Begin with the least descriptive, highest-level grouping, and get more descriptive with each component. The full value will describe the subset of data in detail.
For example, assume you have several different Firewall appliances: ASA and FWSM from Cisco, and 7050 from Palo Alto Networks. In addition, you also have a Cisco router, 800 series.
Following the naming convention described previously, you could set the following _sourceCategory values (instead of simply using “FWSM”, “ASA”, etc.):
- Networking/Firewall/Cisco/FWSM
- Networking/Firewall/Cisco/ASA
- Networking/Firewall/PAN/7050
- Networking/Router/Cisco/800
While the components at the beginning of the value do not add any obvious value, they do provide a high-level grouping of this data. This allows us to fulfill the three purposes of Source Categories.
Define the Scope of Searches
Using the naming convention described here lets you easily and effectively define the scope of your search.
For example, if you use either _sourceCategory value:
_sourceCategory=Networking/Firewall/*
(all firewall data)_sourceCategory=Networking/*/Cisco/*
(all Cisco data)
With wildcards, you can find the subset of data you need without adding any Boolean logic (OR).
Index and Partition Your Data
To create a separate Partition for your networking data to improve performance, specify a Partition using the following routing expression:
_sourceCategory=Networking*
Because Partitions cannot be modified after they are created, (they can only be decommissioned and recreated with a new name and/or routing expression), make sure that you will not have to modify them all that often.
Control Who Sees What Data Through RBAC
Similar to using Indexes, if you want to restrict access to this data set, you can now use high-level values to reduce the amount of management as you add more data.
You can build high-level groupings with a variety of items. For example, you can group by environment details (prod vs. dev), geographical information (east vs. west), by application, by business unit, or any other value that makes sense for your data.
The order in which you use these values is determined by how you search the data.
For example, if most of your use cases do not need data from both prod and dev environments, you could use the following _sourceCategory values:
- Prod/Web/Apache/Access
- Dev/Web/Apache/Access
- Prod/DB/MySQL/Error
- Dev/DB/MySQL/Error
You can still search across both prod and dev when needed, but this scheme divides all your data into prod and dev more intuitively.

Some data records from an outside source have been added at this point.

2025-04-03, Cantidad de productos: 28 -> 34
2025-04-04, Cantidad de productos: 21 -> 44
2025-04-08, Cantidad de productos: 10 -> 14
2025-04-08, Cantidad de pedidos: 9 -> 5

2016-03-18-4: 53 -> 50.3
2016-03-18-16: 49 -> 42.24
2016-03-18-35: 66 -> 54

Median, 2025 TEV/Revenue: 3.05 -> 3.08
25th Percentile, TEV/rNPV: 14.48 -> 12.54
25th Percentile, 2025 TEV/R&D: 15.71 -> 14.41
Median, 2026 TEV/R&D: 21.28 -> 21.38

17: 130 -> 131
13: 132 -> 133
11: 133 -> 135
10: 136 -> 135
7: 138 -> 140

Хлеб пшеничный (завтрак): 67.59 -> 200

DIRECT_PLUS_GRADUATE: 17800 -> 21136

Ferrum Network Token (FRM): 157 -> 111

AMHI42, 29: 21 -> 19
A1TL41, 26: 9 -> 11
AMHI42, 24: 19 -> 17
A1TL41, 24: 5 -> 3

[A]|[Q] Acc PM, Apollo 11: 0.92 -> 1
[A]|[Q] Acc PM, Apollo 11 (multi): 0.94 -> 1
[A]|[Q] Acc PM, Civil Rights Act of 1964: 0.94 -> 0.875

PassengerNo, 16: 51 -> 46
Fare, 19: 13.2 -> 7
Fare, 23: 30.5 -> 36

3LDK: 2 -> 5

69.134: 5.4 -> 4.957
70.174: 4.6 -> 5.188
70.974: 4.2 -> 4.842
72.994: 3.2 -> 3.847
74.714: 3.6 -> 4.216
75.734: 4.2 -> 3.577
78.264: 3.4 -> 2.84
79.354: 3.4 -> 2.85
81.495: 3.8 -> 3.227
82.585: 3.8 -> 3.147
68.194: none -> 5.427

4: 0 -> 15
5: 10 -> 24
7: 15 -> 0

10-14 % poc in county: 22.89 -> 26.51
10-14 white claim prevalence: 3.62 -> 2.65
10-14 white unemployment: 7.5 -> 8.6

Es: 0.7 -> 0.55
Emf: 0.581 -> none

If, on the other hand, you do need to search this data together frequently, you could use:
- Web/Apache/Access/Prod
- Web/Apache/Access/Dev
- DB/MySQL/Error/Prod
- DB/MySQL/Error/Dev
This simple change completely changes your high-level grouping. Both schemes allow you cover both use cases in a simple way. The important thing is to group your data in a way that feels natural to the way users search for data.